Logistics (under NDA)
Dynamic routing system and driver app that cut kilometers driven and improved on-time without adding fleet.
Problem
The operator served 4,000+ daily stops across five cities with routes planned in spreadsheets and WhatsApp. Dispatchers spent 3 hours every morning building routes; drivers improvised with Waze on the ground. On-time rate fluctuated between 76% and 82%.
Solution
We designed a routing engine with real constraints (time windows, vehicle capacity, restricted zones) on top of a mixed solver (OR-Tools + custom heuristics) and connected it to a real-time mobile driver app. Dispatch stopped manually building routes; the system prioritizes SLA and cost by load type.
Stack
- TypeScript
- Python
- Postgres + PostGIS
- AWS
- Flutter
"The best part isn't the direct savings, it's that we no longer depend on the best dispatcher to have a good day."
Context
The operation had ~120 drivers and was growing by adding enterprise customers that demanded explicit SLAs. Manual dispatch was the bottleneck and cost was rising: every additional driver added quadratic complexity to planning.
Technical decisions
We implemented the solver in Python with OR-Tools, wrapped in a Node (TypeScript) service that orchestrates planning + replanning when deviations occur. PostGIS for geospatial operations. The driver app is Flutter, offline-first, with an event queue that syncs via MQTT when network returns.

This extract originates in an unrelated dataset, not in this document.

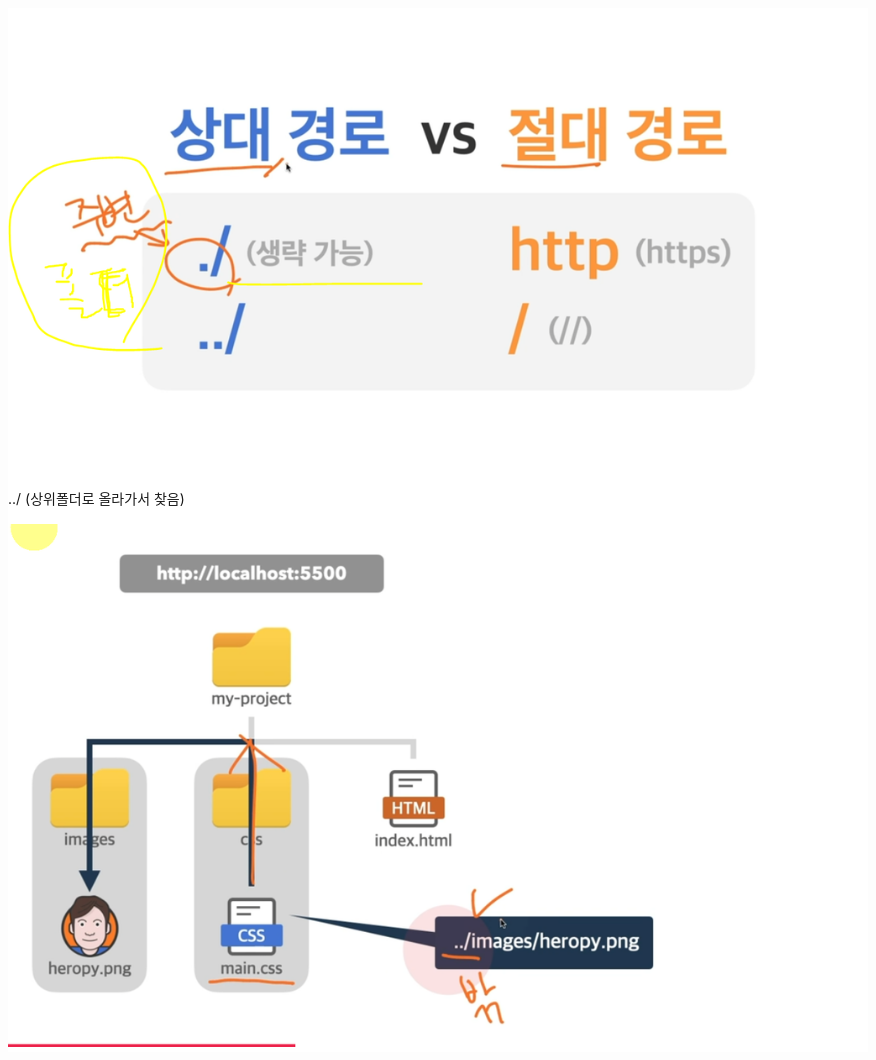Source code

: ![image-20211129212337066](../images/2021-12-03-2주차-워크시트!/image-20211129212337066-16381886386071.png)

../ (상위폴더로 올라가서 찾음)



![image-20211129213203225](../images/2021-12-03-2주차-워크시트!/image-20211129213203225-16381891246322.png)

We sized the solver to resolve routes of up to 500 stops in under 3 minutes on a normal CPU; for denser zones we use prior clustering and parallel solving.
Lessons learned
The pure solver doesn’t earn dispatcher trust until they can validate and override it. The first iteration, 100% automatic, generated resistance. The second iteration lets the dispatcher move stops between routes and the system re-optimizes; adoption took off.